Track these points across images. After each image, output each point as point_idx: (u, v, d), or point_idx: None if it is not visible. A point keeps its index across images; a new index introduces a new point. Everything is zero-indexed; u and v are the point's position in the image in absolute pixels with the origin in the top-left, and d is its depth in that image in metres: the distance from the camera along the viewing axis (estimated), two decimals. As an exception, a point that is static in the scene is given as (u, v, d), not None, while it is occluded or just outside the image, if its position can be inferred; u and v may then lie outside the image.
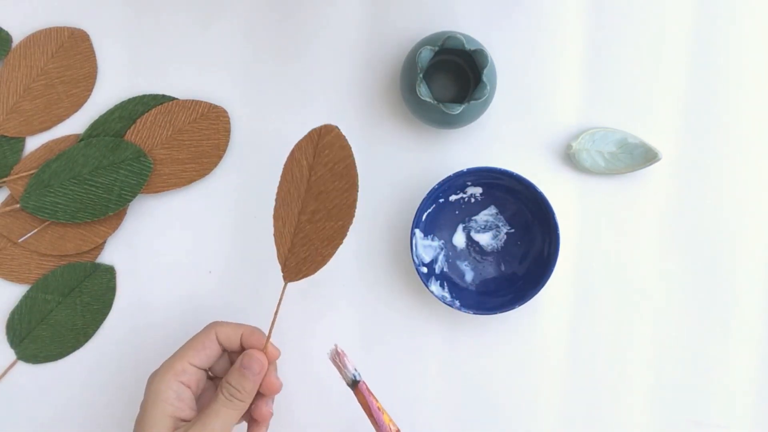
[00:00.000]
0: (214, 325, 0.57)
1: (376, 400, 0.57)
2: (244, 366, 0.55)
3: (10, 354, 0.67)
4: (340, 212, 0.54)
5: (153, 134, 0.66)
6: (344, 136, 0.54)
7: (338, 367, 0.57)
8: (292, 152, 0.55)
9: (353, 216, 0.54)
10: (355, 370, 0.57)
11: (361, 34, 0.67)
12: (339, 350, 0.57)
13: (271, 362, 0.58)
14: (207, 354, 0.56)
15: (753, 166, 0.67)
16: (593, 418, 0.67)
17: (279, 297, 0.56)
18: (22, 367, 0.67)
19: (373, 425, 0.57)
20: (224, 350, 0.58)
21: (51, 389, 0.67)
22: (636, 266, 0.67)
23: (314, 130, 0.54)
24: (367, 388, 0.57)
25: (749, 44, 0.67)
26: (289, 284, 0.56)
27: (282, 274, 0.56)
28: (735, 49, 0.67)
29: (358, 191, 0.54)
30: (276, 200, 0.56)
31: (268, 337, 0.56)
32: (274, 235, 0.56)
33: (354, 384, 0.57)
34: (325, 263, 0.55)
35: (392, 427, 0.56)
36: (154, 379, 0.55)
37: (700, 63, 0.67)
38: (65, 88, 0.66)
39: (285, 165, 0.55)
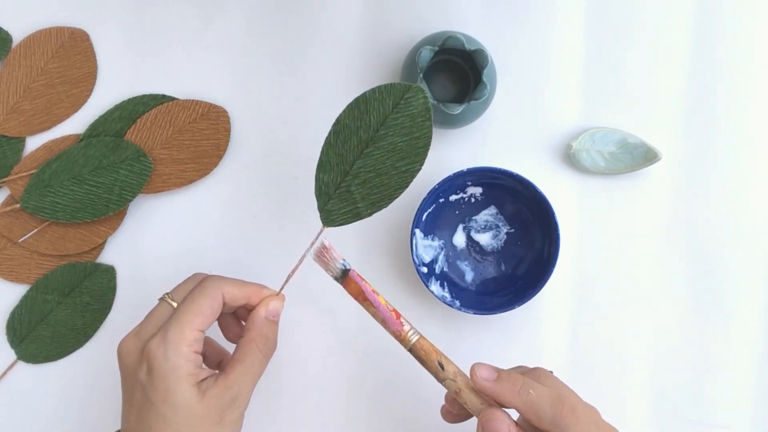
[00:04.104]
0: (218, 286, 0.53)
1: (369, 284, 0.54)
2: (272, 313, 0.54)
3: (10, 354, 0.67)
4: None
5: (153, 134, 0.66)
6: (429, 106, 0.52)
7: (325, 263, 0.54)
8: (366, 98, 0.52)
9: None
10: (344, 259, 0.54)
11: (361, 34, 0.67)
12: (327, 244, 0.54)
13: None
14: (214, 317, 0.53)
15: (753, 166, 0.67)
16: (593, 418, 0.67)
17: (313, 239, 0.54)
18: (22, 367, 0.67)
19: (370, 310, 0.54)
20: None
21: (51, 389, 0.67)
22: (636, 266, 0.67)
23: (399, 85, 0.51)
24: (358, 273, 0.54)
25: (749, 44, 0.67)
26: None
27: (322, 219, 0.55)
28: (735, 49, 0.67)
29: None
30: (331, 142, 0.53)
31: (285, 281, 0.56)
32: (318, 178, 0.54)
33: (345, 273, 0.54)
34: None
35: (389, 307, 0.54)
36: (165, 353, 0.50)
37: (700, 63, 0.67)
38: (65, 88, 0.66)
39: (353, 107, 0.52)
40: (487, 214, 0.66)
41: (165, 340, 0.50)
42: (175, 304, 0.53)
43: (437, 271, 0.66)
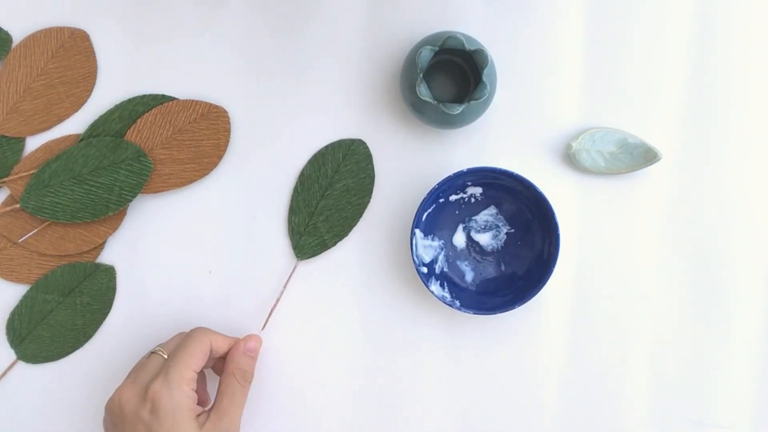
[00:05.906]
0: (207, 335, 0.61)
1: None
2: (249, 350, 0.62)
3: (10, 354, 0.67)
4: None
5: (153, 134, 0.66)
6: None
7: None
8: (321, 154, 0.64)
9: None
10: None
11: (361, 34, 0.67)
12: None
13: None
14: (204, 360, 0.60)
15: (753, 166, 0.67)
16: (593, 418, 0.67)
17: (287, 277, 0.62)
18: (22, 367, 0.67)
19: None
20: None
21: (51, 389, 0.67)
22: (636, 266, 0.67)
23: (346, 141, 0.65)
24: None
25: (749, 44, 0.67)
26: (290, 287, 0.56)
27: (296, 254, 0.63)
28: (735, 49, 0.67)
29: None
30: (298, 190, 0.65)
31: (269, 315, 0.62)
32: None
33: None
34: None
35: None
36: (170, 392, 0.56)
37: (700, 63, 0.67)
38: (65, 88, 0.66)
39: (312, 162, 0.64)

◆ ◆ ◆

Set the lines above down again, word for word, from the first through the one containing "20: (224, 350, 0.58)"; pictures excluded.

Track these points across images. After each image, output each point as point_idx: (u, v, d), or point_idx: None if it is not visible. A point keeps its index across images; a new index introduces a new point. Everything is zero-indexed; u and v are the point's position in the image in absolute pixels with the origin in the top-left, and d is its depth in that image in metres: the distance from the camera along the viewing axis (estimated), two decimals. As an exception, a point that is static in the scene is given as (u, v, d), not None, while it is occluded or just outside the image, if its position can be inferred; u and v may then lie outside the image.
[00:00.000]
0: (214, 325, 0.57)
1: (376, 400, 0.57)
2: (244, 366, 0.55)
3: (10, 354, 0.67)
4: (340, 212, 0.54)
5: (153, 134, 0.66)
6: (344, 136, 0.54)
7: (338, 367, 0.57)
8: (292, 152, 0.55)
9: (353, 216, 0.54)
10: (355, 370, 0.57)
11: (361, 34, 0.67)
12: (339, 350, 0.57)
13: (271, 362, 0.58)
14: (207, 354, 0.56)
15: (753, 166, 0.67)
16: (593, 418, 0.67)
17: (279, 297, 0.56)
18: (22, 367, 0.67)
19: (373, 425, 0.57)
20: (224, 350, 0.58)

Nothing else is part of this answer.